Porque finalmente se trata de una enfermedad mental de las que socialmente no se censuran, sino que por el contrario muchas veces se aplauden, aunque secretamente se envidien. Enfermedades que no cuentan con otra dificultad para avanzar que los obstáculos legales para saltarse ciertas normas. Pero bien se encarga el poder de los ricos de canalizar el barco legal para que sus acciones tengan un amplio margen de aplicación, para que sus medidas de acumulación sean legales, aunque a cualquier analista le parezcan inmorales. La legalidad y la moralidad no suelen ir de la mano. En las altas esferas del poder político y financiero funcionan los vasos comunicantes.

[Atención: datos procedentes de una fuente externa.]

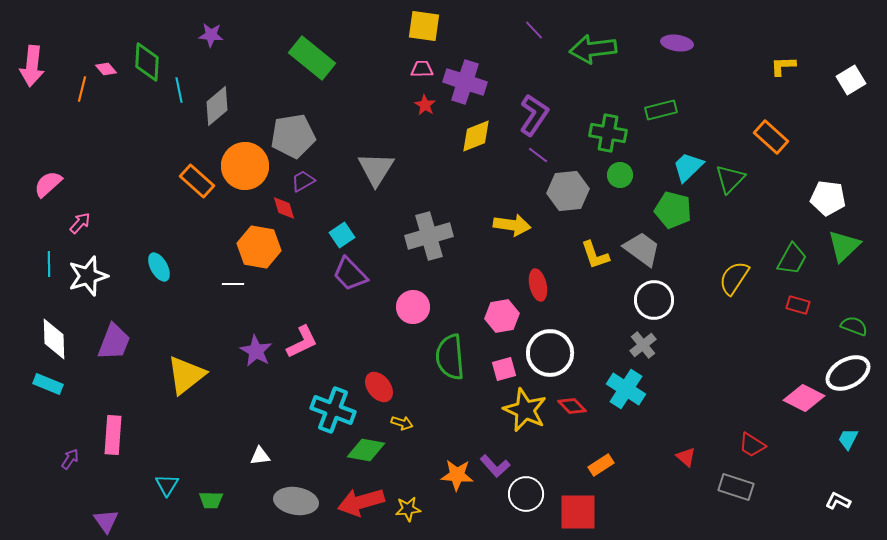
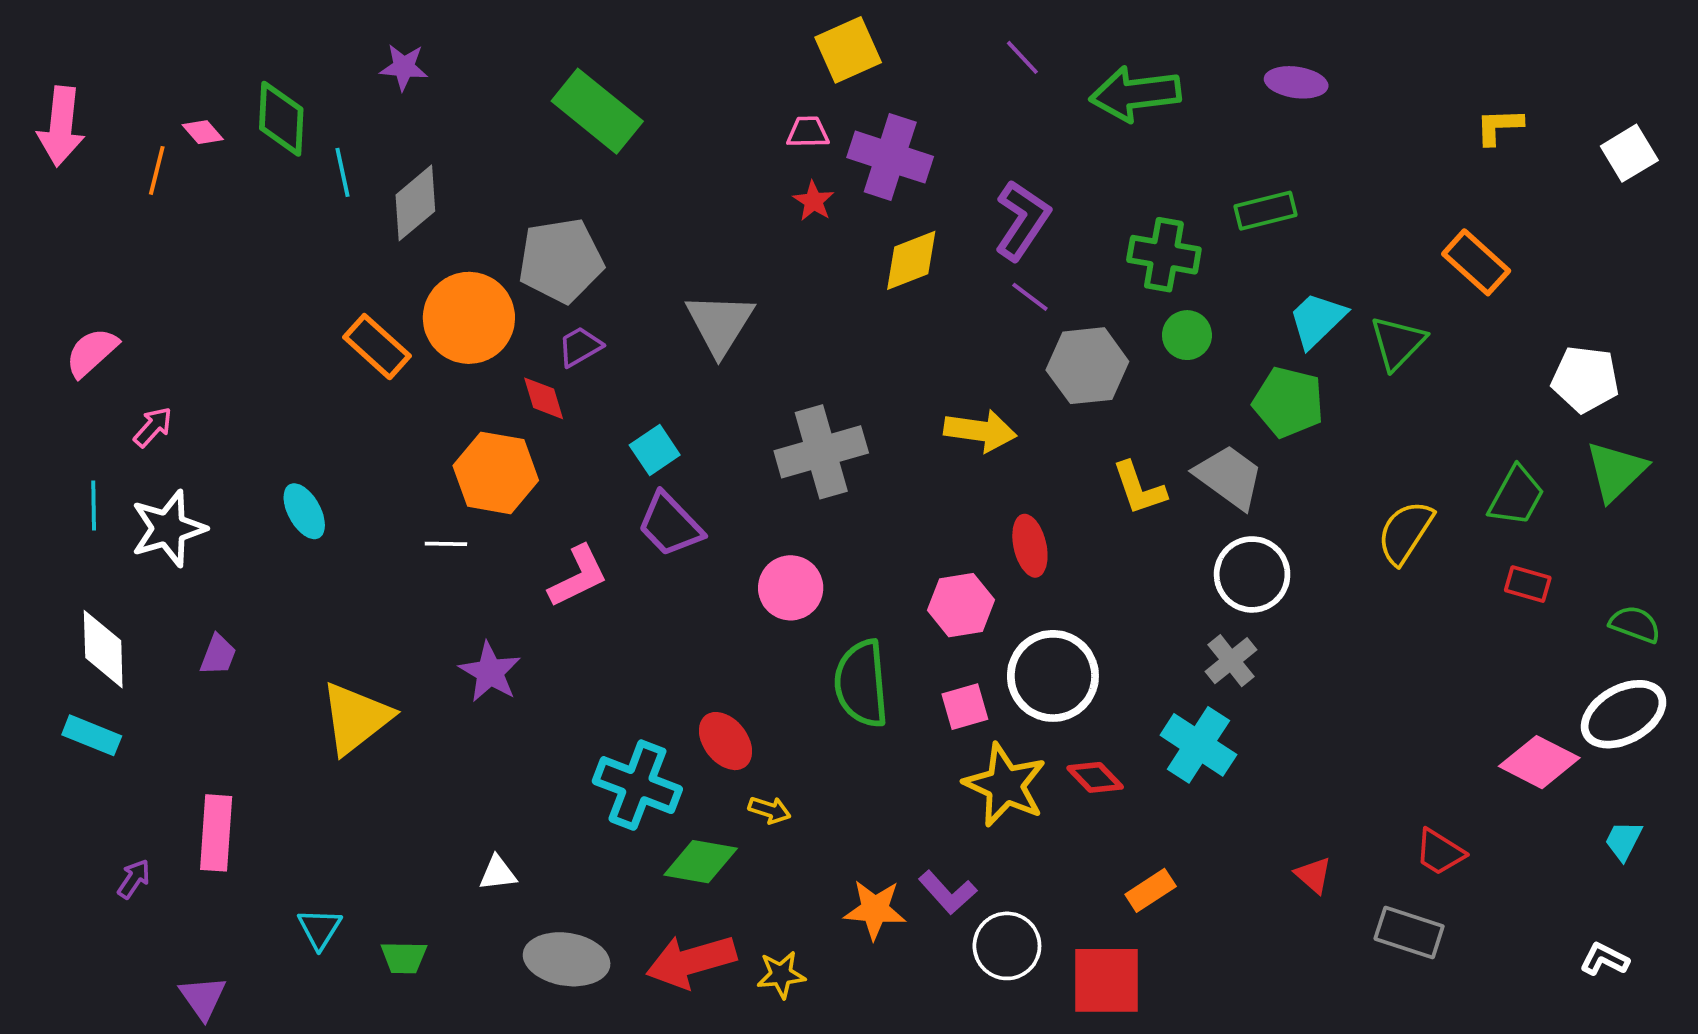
yellow square: (424, 26) -> (848, 50), moved, turned -32
purple trapezoid: (114, 342) -> (218, 655), size x0.6
pink L-shape: (302, 342) -> (578, 576), moved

Desbordar ciertos marcos legales ha llevado a la cárcel a personalidades de alto nivel político y económico, pero nunca la reclusión y la multa resuelven la dolencia. Sirve solo una fórmula: la toma de conciencia, la reflexión profunda y continuada sobre el sentido de la vida, sobre el papel de los bienes materiales, sobre el valor de lo humano y sobre la evanescencia de la riqueza exagerada, en un sentido profundo al que puede llegarse desde la mente y desde el corazón. Solo en caso de tener clara la primera y limpio el segundo.